PROMPT >> Report each line of the entries that contains the word "adenocarcinoma", copied in full.

RECORDED INFORMATION section start

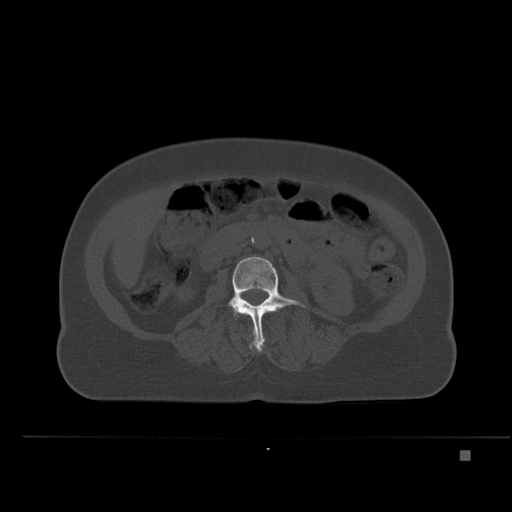
CT including the spine, one axial slice; bone window (W 1800 / L 400 HU); 1.5 mm slice thickness; 512 × 512 image matrix, field of view 422 × 422 mm. Patient: female, 74 years. Case-level facts recorded for this patient, not image findings: primary cancer: colon.
Annotated regions visible in this slice (semi-automatically segmented with operator editing):
- L3 vertebra: bounding box [x1, y1, x2, y2] px = [228, 257, 305, 351]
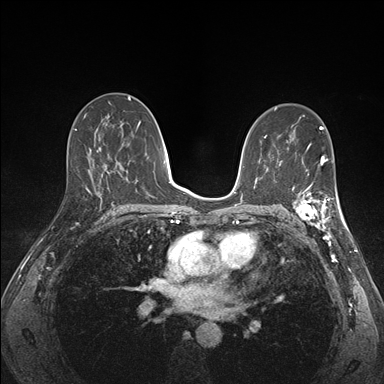
Breast MRI (dynamic contrast-enhanced), one axial slice. Position 91 of 176 along the scan axis. Dynamic contrast-enhanced series, time point 2 of 7 at this slice position (early post-contrast). 1.5 T. TE 1.5 ms, TR 4.1 ms. 384 × 384 image matrix, field of view 320 × 320 mm. Female patient.
Outlined on this slice (semi-automatically segmented with operator editing):
- enhancing-tissue mask used for the functional tumour volume (all voxels passing the contrast-enhancement thresholds inside the analysis volume; usually the tumour): bounding box (x1, y1, x2, y2) in pixels: (288, 172, 341, 227)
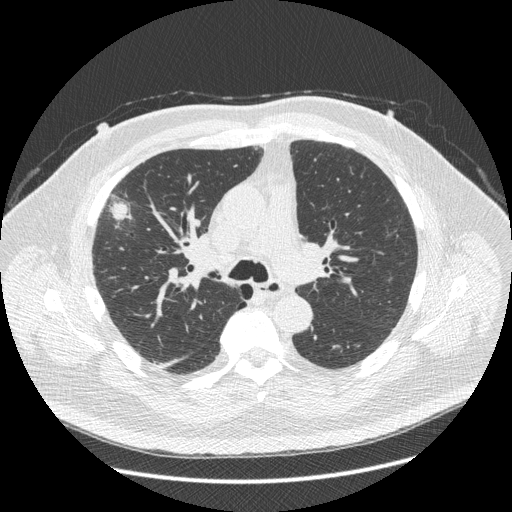
Chest CT (low-dose screening protocol), one axial image, third screening round (two years after baseline), lung window (W 1500 / L -600 HU), 1.25 mm slice thickness, slice 155 of 426 in the series, 512 × 512 image matrix, field of view 400 × 400 mm. Male participant, aged 66 years at enrolment. Current smoker at enrolment.
- Expert reader's lesion annotation, bounding box (x1, y1, x2, y2) in pixels: (86, 178, 145, 264).
- The exam's reader record, not a measurement of the box and not confirmed to be the same lesion: non-calcified nodule or mass ≥4 mm, right upper lobe, 48 × 25 mm, spiculated (stellate) margins, soft tissue attenuation, pre-existing on the prior screen: no.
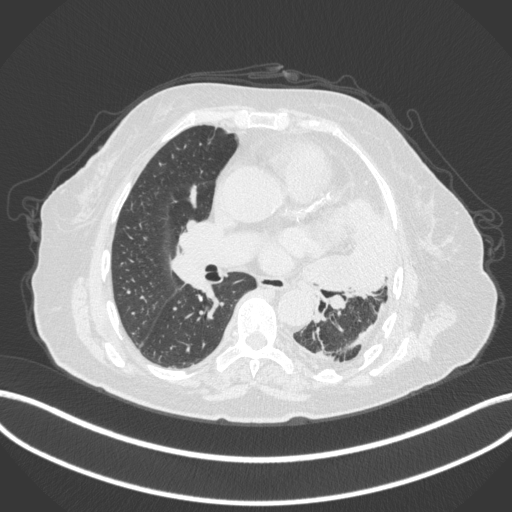
Chest CT, one axial slice. Position 193 of 399 along the scan axis. Reconstruction kernel B31f. 120 kVp. Lung window (W 1500 / L -600 HU). 1 mm slice thickness. 512 × 512 image matrix. Female patient, age 75 years. From the clinical record (not read from this slice): clinical TNM (as recorded): T3 N3 M1.
Structures marked on this image (bounding box drawn by a radiologist):
- lung tumour (recorded histology: adenocarcinoma): bounding box (x1, y1, x2, y2) in pixels: (298, 198, 399, 302)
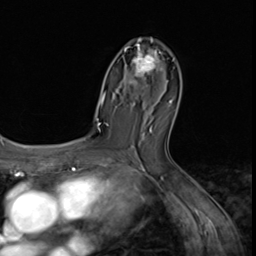
Breast MRI (dynamic contrast-enhanced), one axial slice; slice 37 of 64 in the series (ordered by position); cropped to one breast; dynamic contrast-enhanced series, time point 2 of 9 at this slice position (early post-contrast); 3 T; TE 1.5 ms, TR 4.7 ms; 2.5 mm slice thickness; 256 × 256 image matrix, field of view 215 × 215 mm. Female patient.
Outlined on this slice (semi-automatically segmented with operator editing):
- enhancing-tissue mask used for the functional tumour volume (all voxels passing the contrast-enhancement thresholds inside the analysis volume; usually the tumour): bounding box (x1, y1, x2, y2) in pixels: (124, 38, 163, 90)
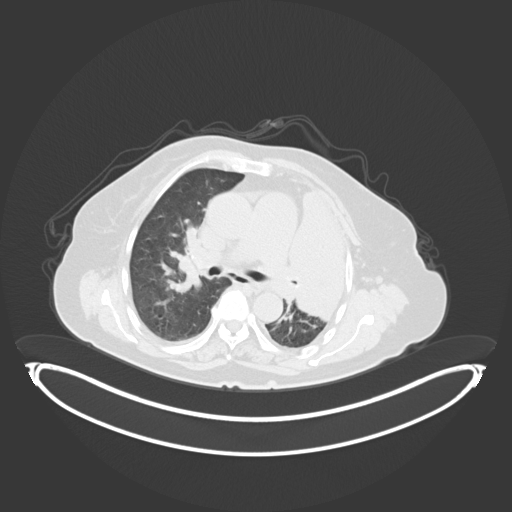
Chest CT, one axial slice; slice 206 of 284 in the series (ordered by position); reconstruction kernel B30f; lung window (W 1500 / L -600 HU); 3 mm slice thickness; 512 × 512 image matrix, field of view 500 × 500 mm. Patient: female, 75 years. From the clinical record (not read from this slice): clinical TNM (as recorded): T3 N3 M1.
Structures marked on this image (bounding box drawn by a radiologist):
- lung tumour (recorded histology: adenocarcinoma): box from (x=282, y=185) to (x=357, y=324) px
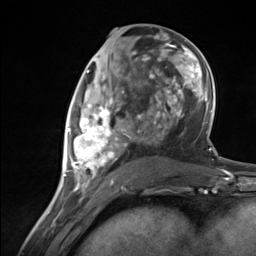
Breast MRI (dynamic contrast-enhanced), one axial slice; slice 62 of 124 in the series (ordered by position); cropped to one breast; dynamic contrast-enhanced series, time point 2 of 7 at this slice position (early post-contrast); 3 T; TE 1.8 ms, TR 4.7 ms; 1.3 mm slice thickness; 256 × 256 image matrix, field of view 150 × 150 mm. Female patient.
Outlined on this slice (semi-automatically segmented with operator editing):
- enhancing-tissue mask used for the functional tumour volume (all voxels passing the contrast-enhancement thresholds inside the analysis volume; usually the tumour): bounding box (x1, y1, x2, y2) in pixels: (65, 85, 130, 183)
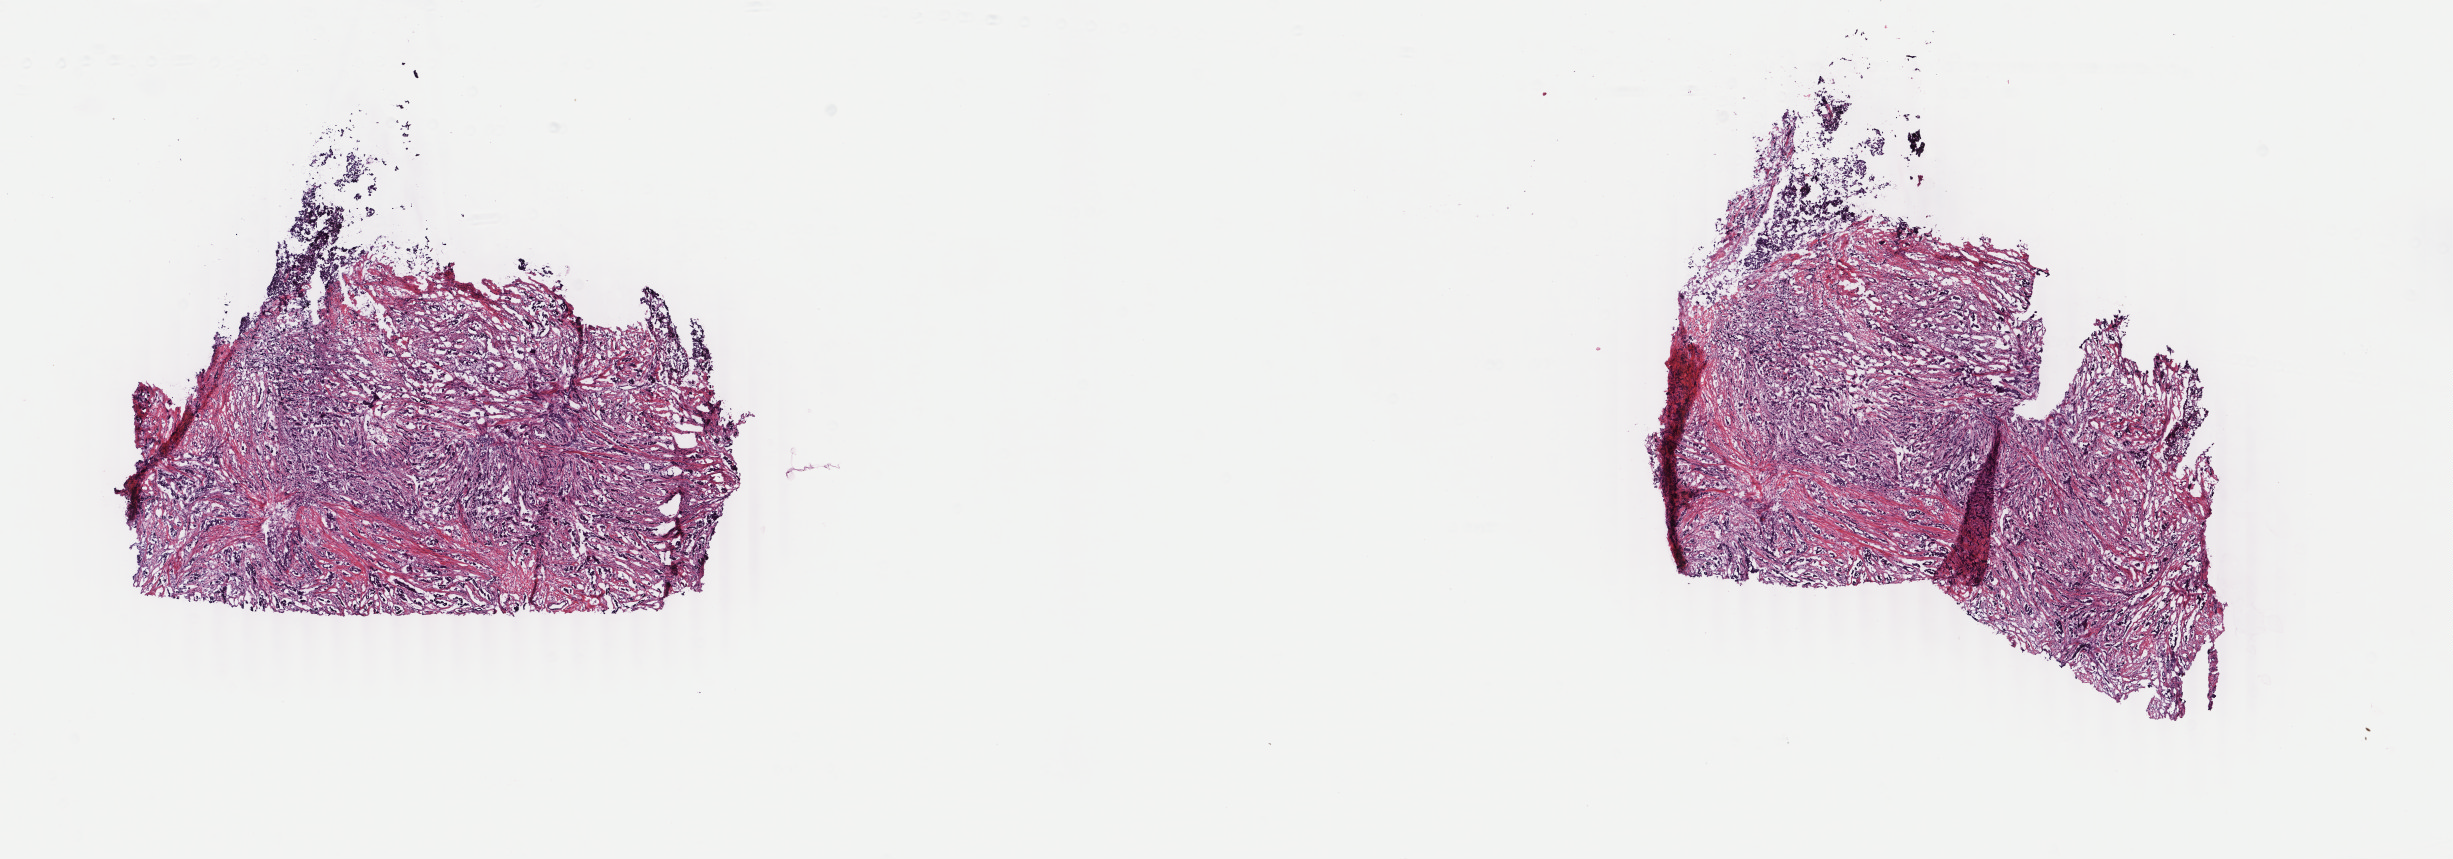
H&E-stained whole-slide image, low-resolution overview of the scanned area, about 19.5 x 6.8 mm (slide scanned at 40x). Frozen section from the bottom of the tissue portion. Primary tumour sample from the breast. Female, age 64 years at initial diagnosis. Slide review estimates, as recorded: tumour cells 85%, tumour nuclei 85%, normal cells 0%, stromal cells 15%, necrosis 0%. Infiltration values recorded for this section: lymphocyte infiltration 1%, monocyte infiltration 0%, neutrophil infiltration 0%.
Pathologic diagnosis: Infiltrating duct carcinoma, NOS. Laterality: right. Lymph nodes positive (case pathology): 8 of 15 examined. TNM: T3 N3 M1. AJCC pathologic stage: IV (3rd edition).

RECORDED INFORMATION section end

PROBLEM SOLUTION >>
- lung tumour (recorded histology: adenocarcinoma): bounding box (x1, y1, x2, y2) in pixels: (298, 198, 399, 302)
- lung tumour (recorded histology: adenocarcinoma): box from (x=282, y=185) to (x=357, y=324) px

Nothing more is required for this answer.